In fairness, Wiki didn’t say that when I’d checked it; the edit and debate about it only just kicked off this week (with mention that the HWoF website lists him as alive).
I suppose, though, I maybe shouldn’t mention Jimmy Murphy, who neither IMDB nor Wiki list a date of death for, but who was one of the Bowery Boys and acted in plenty of classics – Blackboard Jungle, Somebody Up There Likes Me, and so on – before racking up pre-'58 TV credits, such that attention shoulda been paid?
not any more.
At least we’ve still got Regis Philbin.
Tommy Rall’s most recent IMDB credit is for this year, the better part of a century after racking up pre-'57 credits on television and in the movies.
Sharyn Moffett and her brother Gregory Moffett apparently qualify: both of 'em acting on the big screen in the '40s with The Judge Steps Out, both of 'em acting on the small screen pre-'57 thanks to Fireside Theatre, and between the two of 'em you’ve got everything from Cary Grant in Mister Blandings Builds His Dream House to George Reeves doing his Adventures of Superman best.
Jason Wingreen, who made his TV debut back in '55 on Armstrong Circle Theatre before getting work on Playhouse 90 in '56, is apparently still alive decades after he went from acting on Twilight Zone to The Outer Limits and thence from Star Trek to being the voice of Boba Fett in The Empire Strikes Back, which should entitle the guy to some insaaaaaaaaaane level of sci-fi geek cred.
This is a joke, right? After all your other posts and you give someone whose first IMDb listing is from 1962?
The previously mentioned James Drury will be signing autographs next weekend at the Oregon State Fair.
Wiki and other sources assure me he’s in the pre-'58 camp.
If we’re going to insist on IMDB for Rat Pack hanger-ons, how about Nancy Sinatra, who of course appeared on The Frank Sinatra Show time and again and again as a teen, starting with her singing debut in '57 not long before she spent the early '60s acting on shows like Burke’s Law and The Virginian.
I’m not seeing that in Regis Philbin’s Wikipedia entry. The closest I see is: “In his earliest show business work, Philbin was a page at The Tonight Show in the 1950s. Later, he wrote for Los Angeles talk show host Tom Duggan, and nervously filled in one night when the hard-drinking Duggan didn’t show up. He also was an announcer on The Tonight Show in 1962. In 1957, Regis left his job as assistant news editor to Baxter Ward at KCOP, Los Angeles to make his fortune in New York. His replacement at KCOP was George Van Valkenburg.”
Assuming the “later” in that passage was pre-1958, that was only one brief appearance on a local show. IMDB mentions nothing in the 1950s. What are these “other sources” of which you speak?

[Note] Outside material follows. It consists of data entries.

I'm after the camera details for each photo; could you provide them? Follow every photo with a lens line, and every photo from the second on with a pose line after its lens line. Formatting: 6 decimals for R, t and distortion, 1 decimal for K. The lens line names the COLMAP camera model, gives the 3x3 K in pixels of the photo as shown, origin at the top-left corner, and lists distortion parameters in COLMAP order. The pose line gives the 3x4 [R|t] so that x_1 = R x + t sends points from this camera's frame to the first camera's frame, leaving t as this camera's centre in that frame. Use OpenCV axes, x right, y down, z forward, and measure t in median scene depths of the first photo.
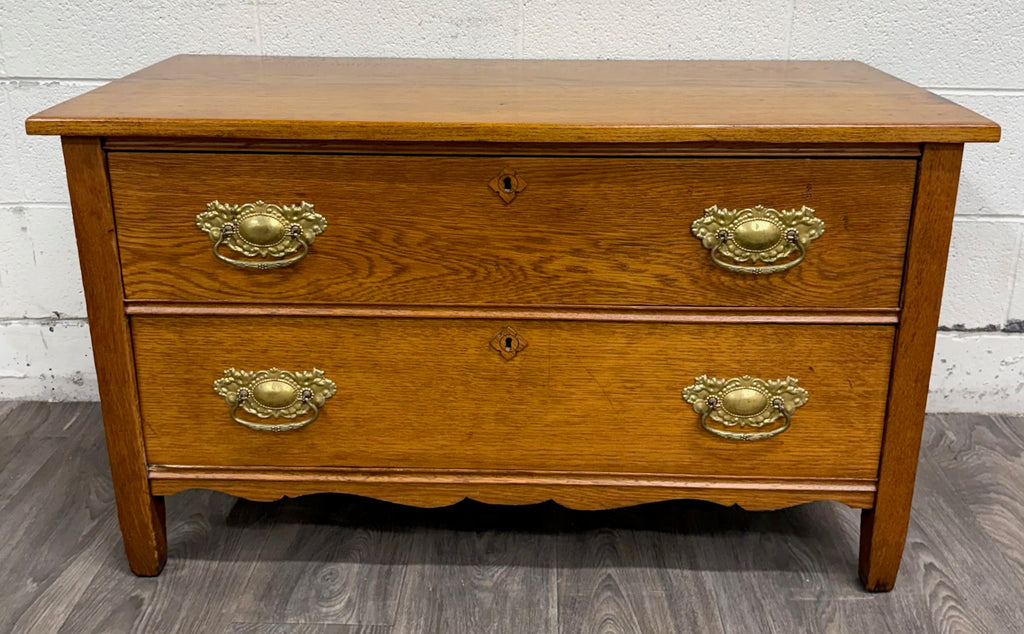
lens RADIAL K [[980.5, 0, 510.1], [0, 980.5, 237.5], [0, 0, 1]] dist [0.197285, -0.489943]
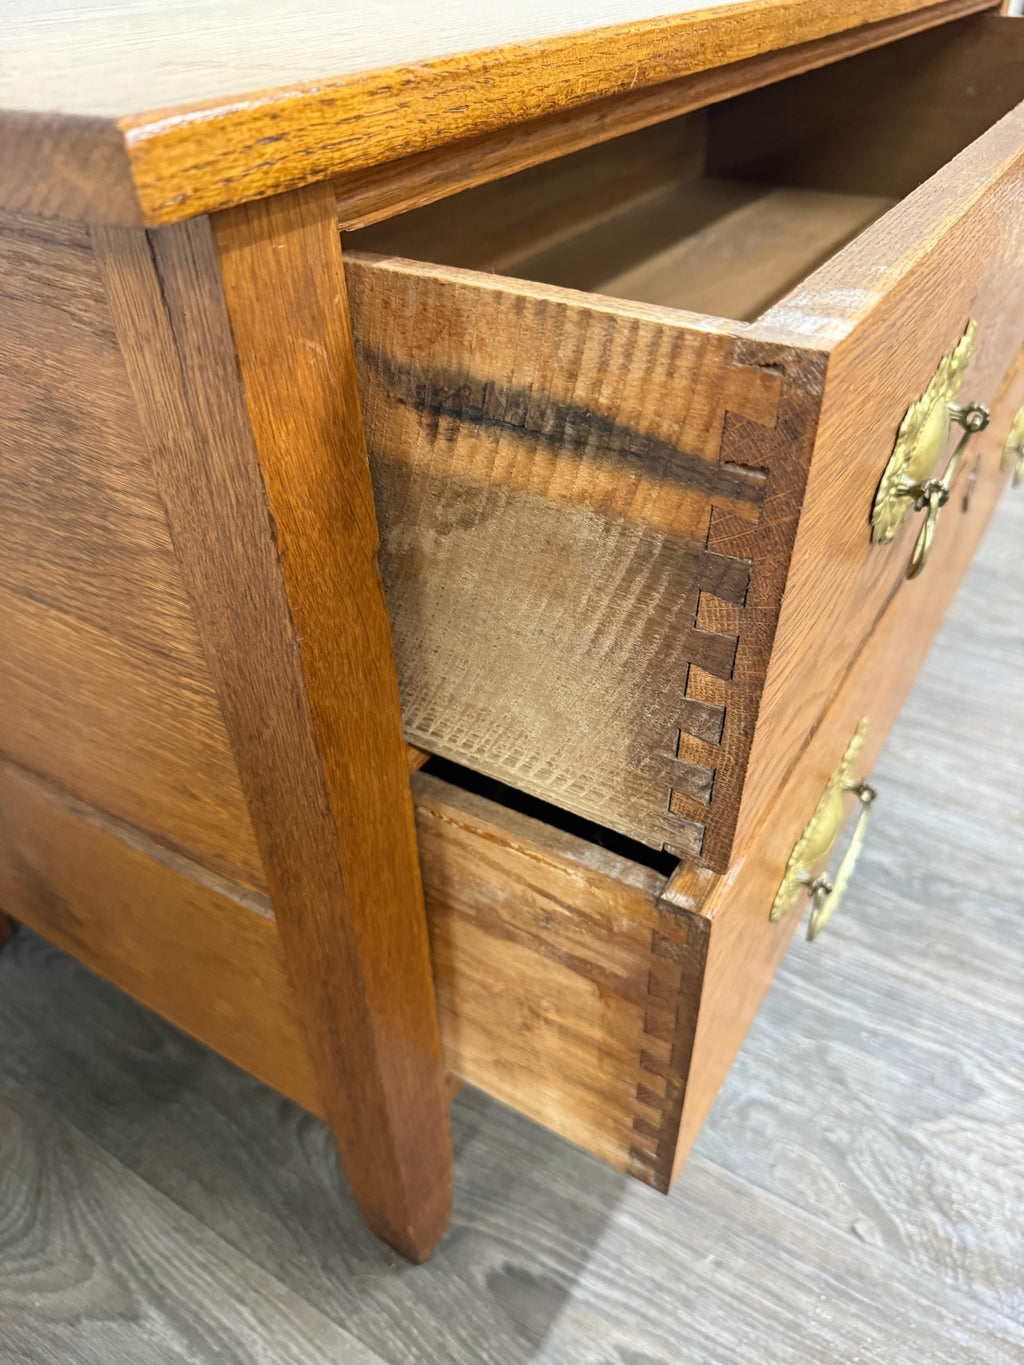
lens RADIAL K [[1008.6, 0, 506.1], [0, 1008.6, 687.9], [0, 0, 1]] dist [-0.031520, 0.007919]
pose [[0.505602, -0.542825, 0.670603, -0.560311], [0.300543, 0.839398, 0.452863, -0.087159], [-0.808728, -0.027423, 0.587543, 0.760491]]
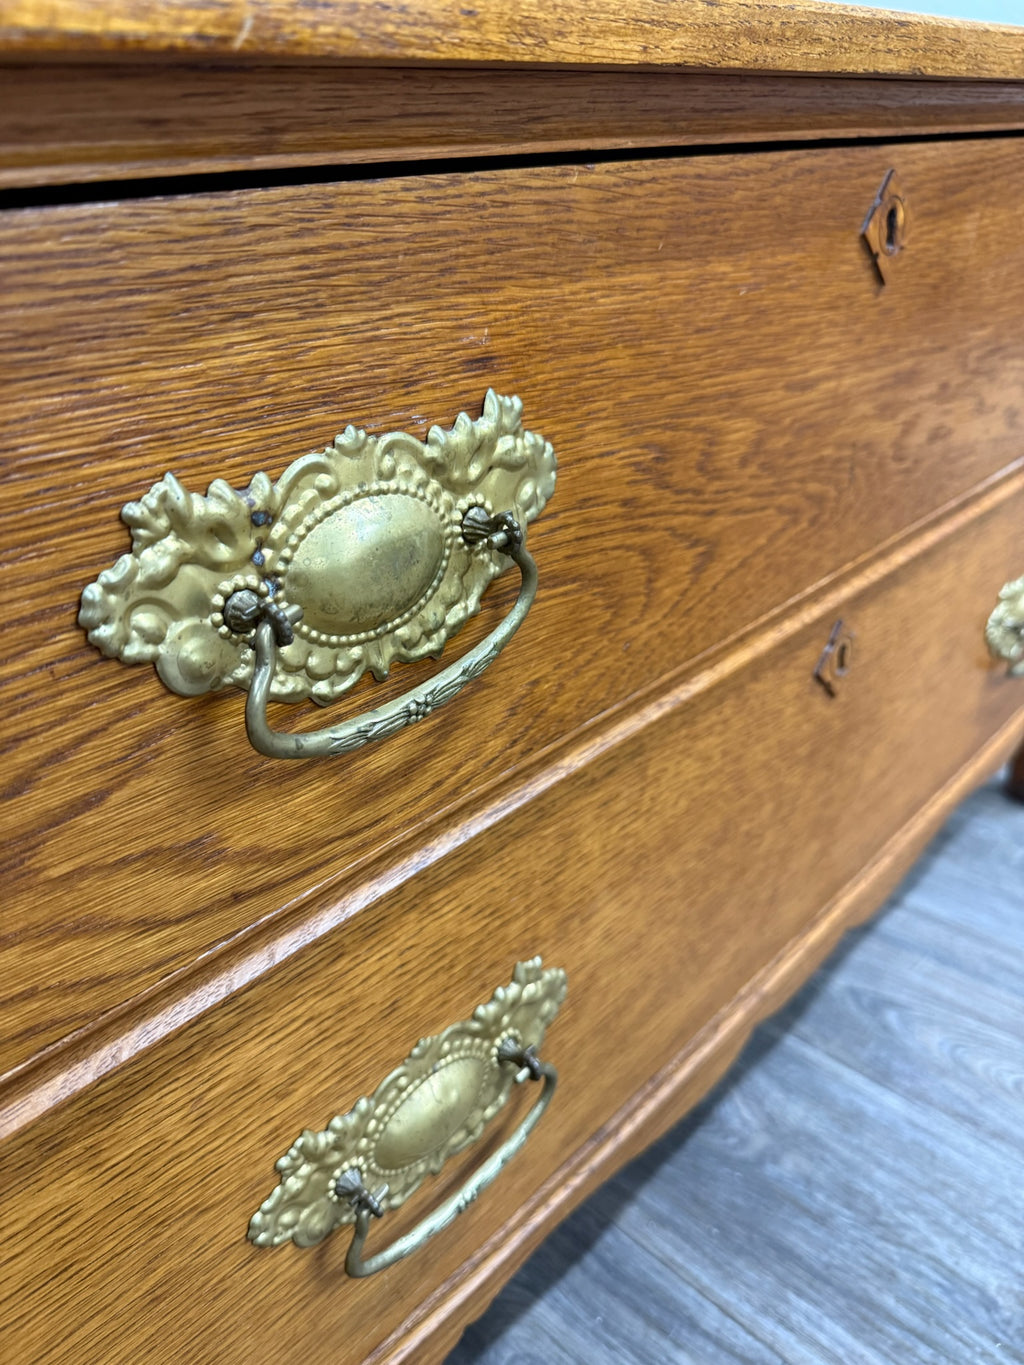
lens RADIAL K [[1008.6, 0, 506.1], [0, 1008.6, 687.9], [0, 0, 1]] dist [-0.031520, 0.007919]
pose [[0.676149, -0.380375, 0.630981, -0.363238], [0.283868, 0.924799, 0.253310, -0.028660], [-0.679883, 0.007840, 0.733278, 0.765953]]
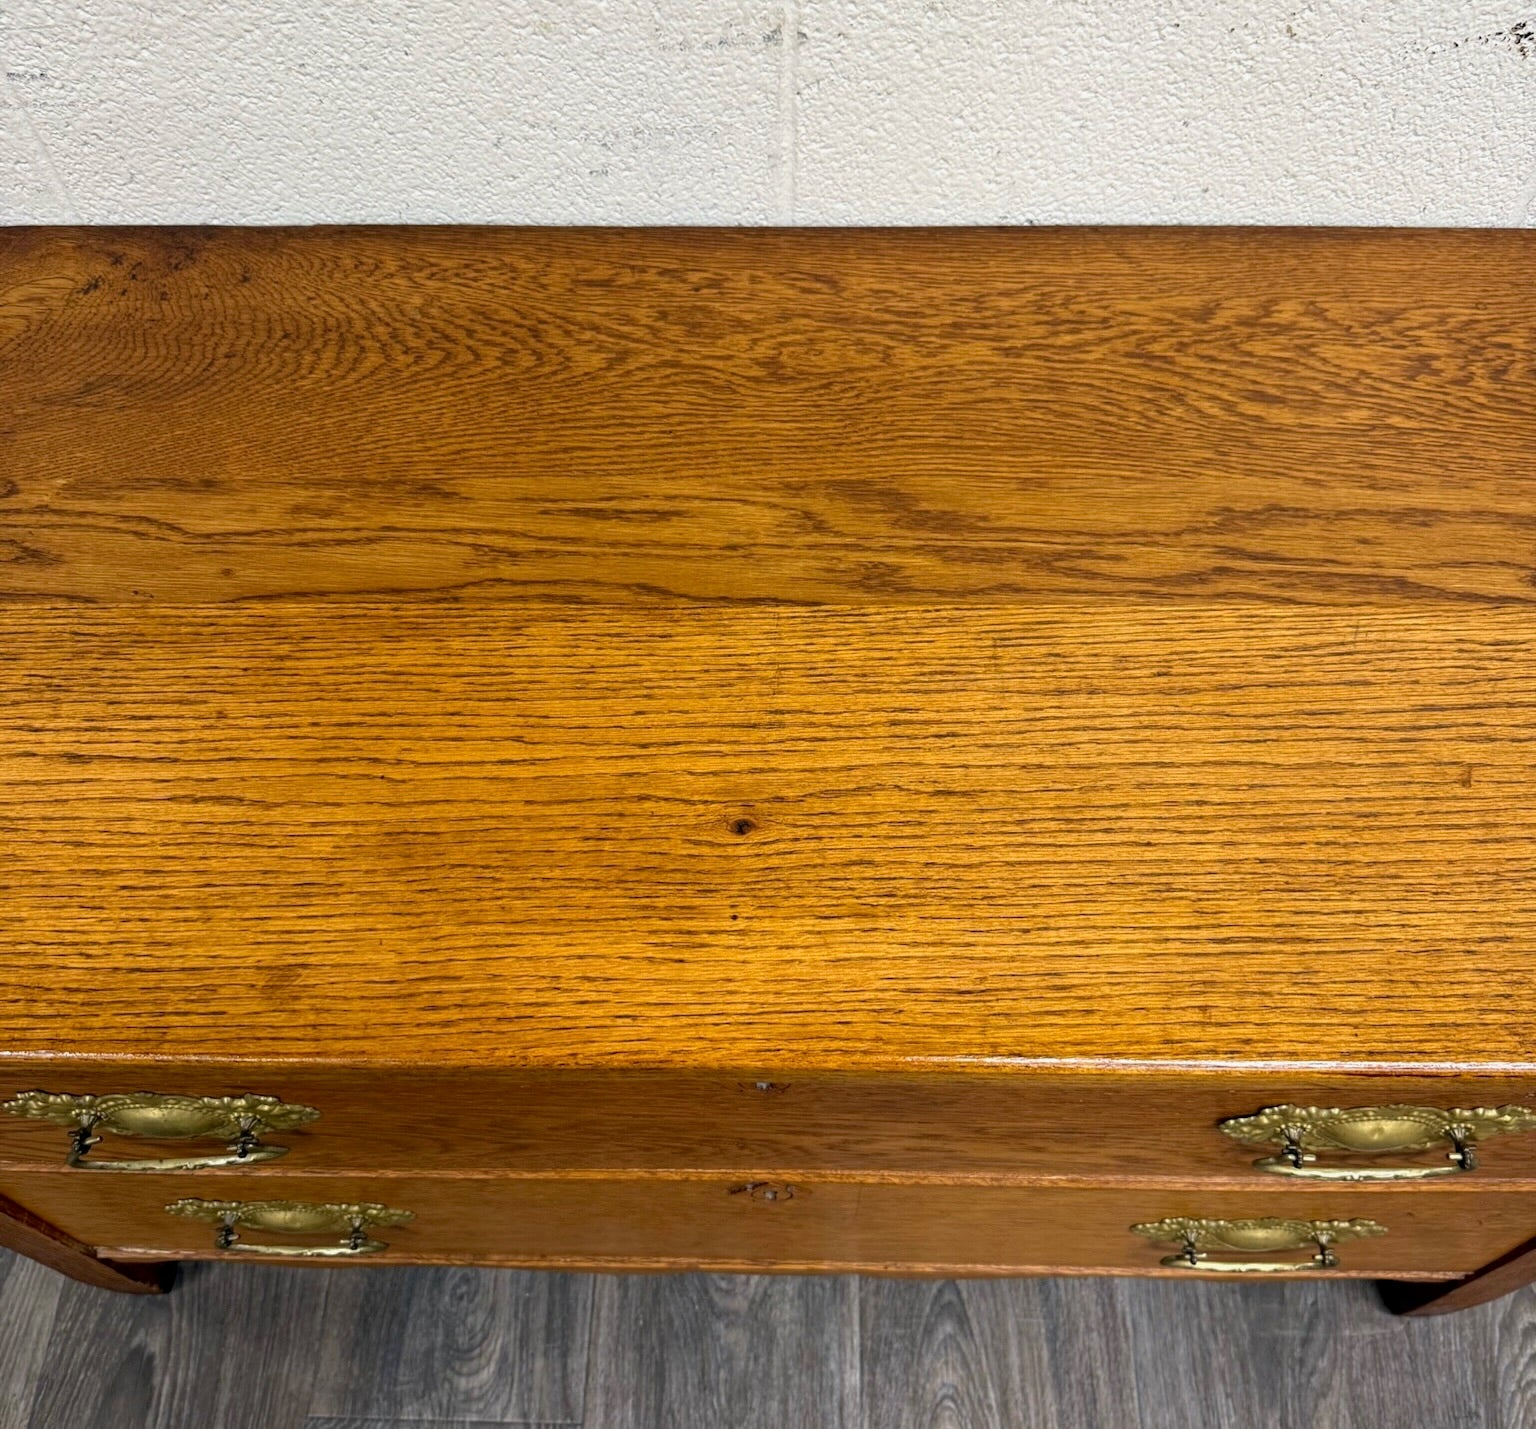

Well, if you’re underwhelmed by the above bit from Wiki – that he was an assistant news editor at KCOP in 1957, during which time he filled in on-air for talk-show host Tom Duggan – then I don’t expect you to be impressed by, say, this, which covers the same ground about his pre-'58 days: “KCOP-TV hired him as a stagehand and then writer, researcher, and producer. After substituting once on-air in sports, Philbin wanted to be on-air permanently and became frustrated with behind-the-scenes work. In 1957 he switched to radio news at San Diego’s KSON, where he developed unremarkable but quirky ‘Philbinesque’ stories.”
The OP asked: “Who else from early TV (say, pre-1958) is still with us?” As far as I can tell, this guy from early TV – pre-1958 – is still with us, sure as technically correct is the best kind of correct; put me under oath and ask me whether he worked both behind the scenes and in front of the camera in pre-1958 TV, and I’d fear perjury charges for answering “no”, which is why I’d answer “yes” with a clear conscience.
As a gesture of goodwill, let’s add a new (and IMDB-friendly) example guiding off your username: maybe Sheila Sim, who did TV movies back in the '40s – if not the alliterative Kamal Khan himself, the incomparable Louis Jourdan, who was a regular on one show, and performed on the aforementioned Your Show Of Shows, and et cetera pre-'58, back when he was also acting on Robert Montgomery Presents and Climax! and The Ford Television Theatre and so on.